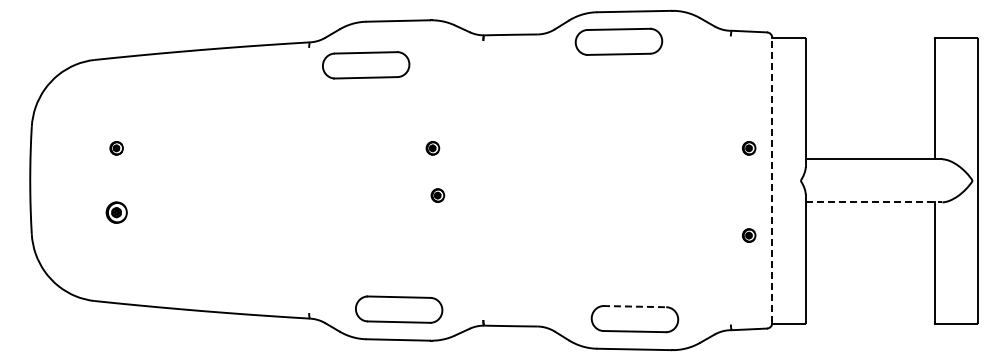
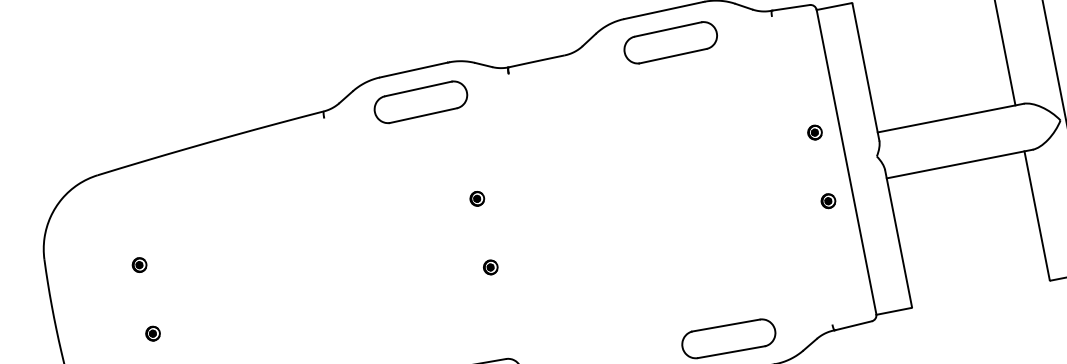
part: (618, 41) -> (670, 42), moved
part: (366, 65) -> (421, 102), moved
line: (772, 179) -> (846, 160), dashed -> solid
part: (437, 195) -> (490, 267), moved
line: (874, 202) -> (960, 164), dashed -> solid
part: (116, 212) -> (152, 333), size x0.62
part: (749, 235) -> (828, 201), moved
line: (634, 306) -> (725, 325), dashed -> solid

══════════════════════════════

Output the whole listing again, exactly, without its pictures.

• [Solution to the problem]
part: (618, 41) -> (670, 42), moved
part: (366, 65) -> (421, 102), moved
line: (772, 179) -> (846, 160), dashed -> solid
part: (437, 195) -> (490, 267), moved
line: (874, 202) -> (960, 164), dashed -> solid
part: (116, 212) -> (152, 333), size x0.62
part: (749, 235) -> (828, 201), moved
line: (634, 306) -> (725, 325), dashed -> solid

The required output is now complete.